When we first found out we were moving out here, my husband looked up an old high school friend of his that he knew went to law school, and learned that she was now a partner at a small firm in SF in my field. So he emailed her to say hello, let her know he was moving back, to reconnect, and oh by the way, wife is a lawyer, care to help her?
She was glad to hear from him and super eager to help me. So, since March I've been in touch with her about jobs. She's given me feedback on my resume, sent it to a few places, got me an interview, introduced me to a few people, etc. When we were here in April, she had me and DH over for dinner with her, her husband (a chef who cooked the most amazing dinner), and their two kids. Since that time, DH has been more or less out of the loop with her and I've been the only one talking to her. Our conversations are more professional than social.
I'd like to do something nice for her to thank her, but I'm not sure what makes the most sense...there's so many layers here.
- a more corporate type gift (not sure what?) or something simple, like homemade cookies and/or a bottle of nice wine...
- Do I send it to her home/family or to her office?
- Do I send it just from me, or from me and DH?
I'd like to keep whatever I do to under $50 unless you think it's absolutely imperative that I spend more.
If it makes a difference, on Friday, I'm having lunch with both her and another partner at her firm, and that partner has some people she knows that she'll send my resume to.
What do you think?
Re: I need help figuring this gift out
My old boss (the restructuring attorney, not the corporate attorney turned ibanker) loves to send bottles of champagne - magnums of vueve clicquot yellow label.

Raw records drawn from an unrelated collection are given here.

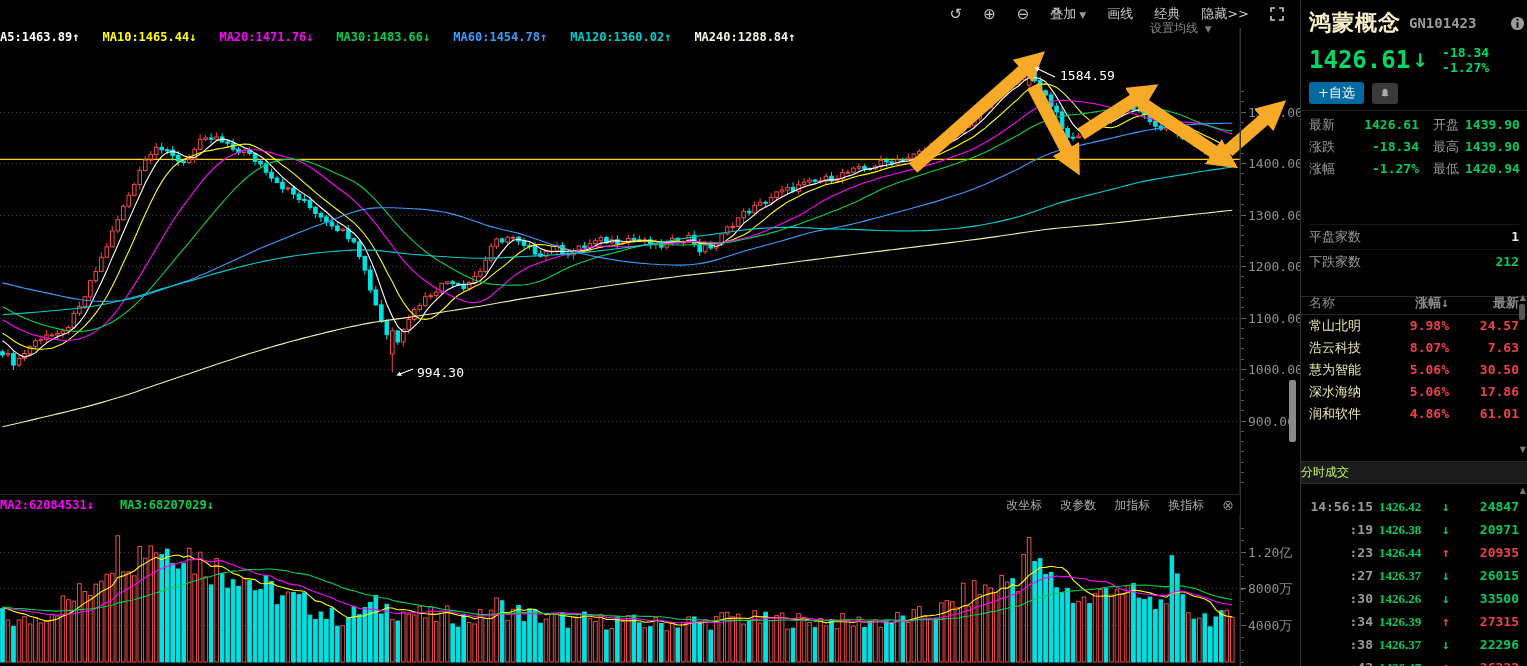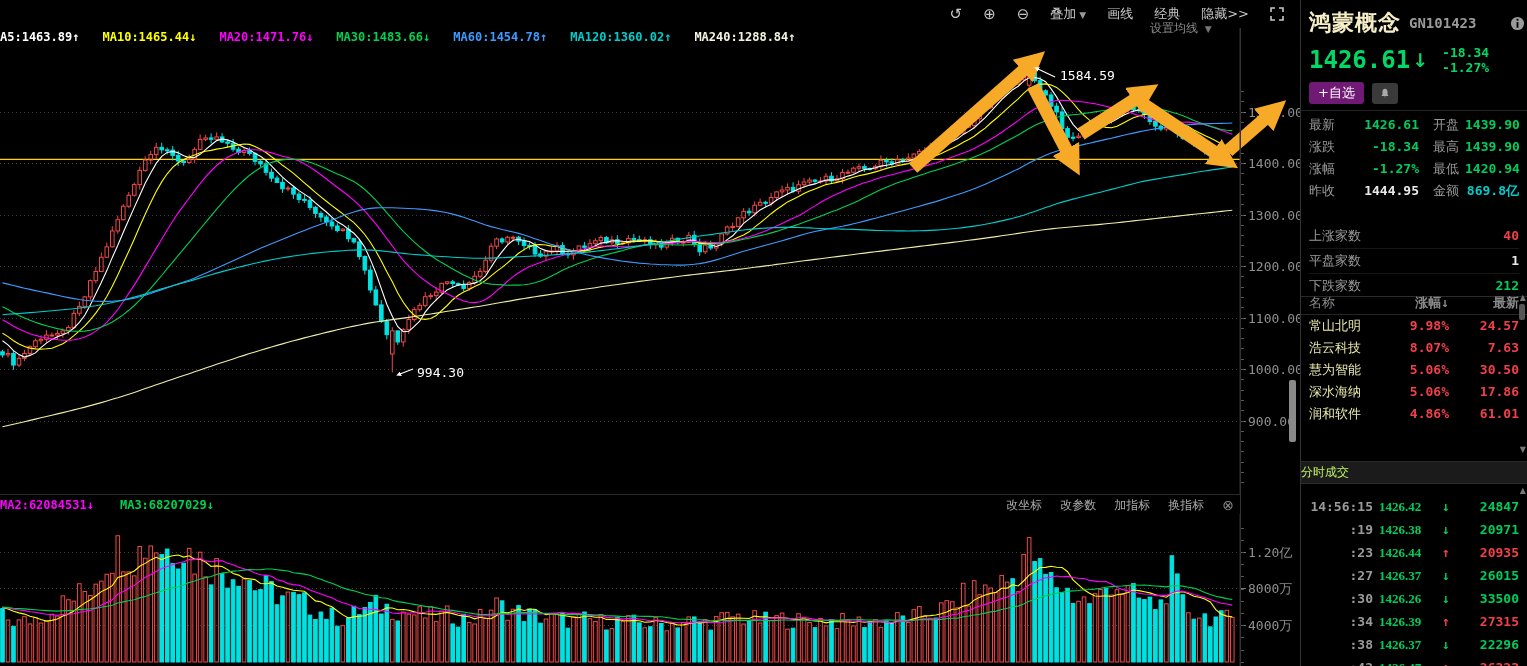--- a/index.html
+++ b/index.html
@@ -39,21 +39,21 @@
        box-sizing:border-box;background:#000;overflow:hidden;font-size:13px;}
   .p-title-row{position:absolute;top:8px;left:8px;right:2px;height:30px;display:flex;align-items:center;gap:8px;}
   .p-title{font-size:22px;font-weight:bold;color:#f6eec6;letter-spacing:1px;white-space:nowrap;}
   .p-code{font-size:14px;font-weight:bold;color:#9a9a9a;}
   .info-ic{margin-left:auto;}
   .p-price-row{position:absolute;top:44px;left:8px;right:8px;height:32px;display:flex;align-items:center;}
   .p-price{font-size:24px;font-weight:bold;color:#00d966;}
   .p-price-arrow{font-size:19px;font-weight:bold;color:#00d966;margin-left:2px;}
   .p-chg{margin-left:14px;font-size:13px;font-weight:bold;color:#00d966;line-height:15px;}
   .p-btn-row{position:absolute;top:82px;left:8px;height:22px;display:flex;gap:8px;align-items:center;}
-  .btn-watch{background:#701a75;color:#fff;font-size:13px;padding:2px 9px;border-radius:3px;cursor:pointer;}
+  .btn-watch{background:#0369a1;color:#fff;font-size:13px;padding:2px 9px;border-radius:3px;cursor:pointer;}
   .btn-bell{background:#3a3a3a;border-radius:3px;width:26px;height:21px;display:flex;align-items:center;justify-content:center;cursor:pointer;}
   .p-sep{position:absolute;left:0;right:0;height:1px;background:#242424;}
   .stats{position:absolute;top:114px;left:8px;right:8px;}
   .stat-row{display:grid;grid-template-columns:40px 70px 46px auto;height:22px;line-height:22px;}
   .sl{color:#9a9a9a;}
   .sv{text-align:right;font-weight:bold;}
   .green{color:#00cc5c}.red{color:#f0404a}.white{color:#e8e8e8}.cyan{color:#00cccc}
   .counts{position:absolute;top:224px;left:8px;right:8px;}
   .count-row{display:flex;justify-content:space-between;height:24px;line-height:24px;border-top:1px solid #161616;}
   .count-row .sl{font-size:13px;}
@@ -1200,33 +1200,23 @@
           <span class="sv green">-18.34</span>
         <span class="sl" style="text-align:right;padding-right:6px;">最高</span>
           <span class="sv green">1439.90</span>
       </div>
       <div class="stat-row">
         <span class="sl">涨幅</span>
           <span class="sv green">-1.27%</span>
         <span class="sl" style="text-align:right;padding-right:6px;">最低</span>
           <span class="sv green">1420.94</span>
       </div>
-      <div class="stat-row">
-        <span class="sl">昨收</span>
-          <span class="sv white">1444.95</span>
-        <span class="sl" style="text-align:right;padding-right:6px;">金额</span>
-          <span class="sv cyan">869.8亿</span>
-      </div>
     </div>
 
     <div class="counts mono">
-      <div class="count-row" style="border-top:none;">
-        <span class="sl">上涨家数</span>
-          <span class="sv red">40</span>
-      </div>
       <div class="count-row">
         <span class="sl">平盘家数</span>
           <span class="sv white">1</span>
       </div>
       <div class="count-row">
         <span class="sl">下跌家数</span>
           <span class="sv green">212</span>
       </div>
     </div>
     <div class="p-sep" style="top:296px;background:#2a2a2a;"></div>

Those are closer to $100. Other corporate type gifts include food products, but having been on the receiving end of those gifts... they're not so exciting. I'd stick with a bottle of wine or champagne/sparkling wine - maybe something local or less well known?
I don't think you need to spend more than $50. And I'd sign it something like (assuming you say 'thank you' in the body of the message),
'Best Regards,
ESF (&DH)'
or something cute like that. It's a friendly professional type of relationship, so you can use reasonable friendly wording.
Anything you can achieve through hard work, you could also just buy.
Oh! I know this sounds like a no-brainer, but be sure she drinks alcohol before giving it as a gift. My former boss (the corporate attorney turned ibanker) is Mormon but would still get gifts of wine from coworkers and clients. It was always kind of awkward... especially last Christmas when her team-member gave everyone on the team a bottle of white and a bottle of red from Australia. She didn't say anything, but she and I would kind of make eye contact afterwards.
Well, unless she is Mormon, Muslim, or in recovery (and I assume ESF would know about the first two), she's a lawyer, so alcohol is pretty much guaranteed to go over well. If you know what she likes, you could also go with a nice liquor. For me personally, bourbon is the quickest way to win my undying love and affection. But if you aren't sure, red wine is probably the safest bet. But not merlot - I feel like Miles in Sideways, but nofucking merlot!
I'd echo the liquor, if you know what she likes. If you don't, please don't guess. We've had a bottle of scotch, unopened, sitting on our basement bar for 3 years.
Ok, so it's only actually been on our basement bar since we moved in August. Before that, it was on the non-basement bar.
Great, thanks for the suggestions. I will go with wine, to the office, from DH and I. She definitely drinks...we brought wine over when we had dinner at her place.
Feel free to send it to Milwaukee. In my best Ron Burgundy voice: scotch scotch scotch!
See, I would say office for a couple reasons:
1) It's professionally related
2) In my experience, there's always someone to accept deliveries at a law firm whereas it sucks to coordinate deliveries to a residence (unless she lives in an apartment building with a doorman or has a housestaff, in which case, forget this point).
Excellent point on the delivery. But what if she has to share it? ;-)
Haha, I think my former boss used to include things like, 'for you and [spouse name] to enjoy on your much-deserved night off' or something like that. Maybe something like that would keep the coworkers away.
...unless, of course, those coworkers want to give ESF a job.
Hmmm...well, I'll see how my lunch goes on Friday and decide. It's still early.
It's much easier for me to get it to the office than the home anyway, so if that's an acceptable approach, I'd rather do it that way.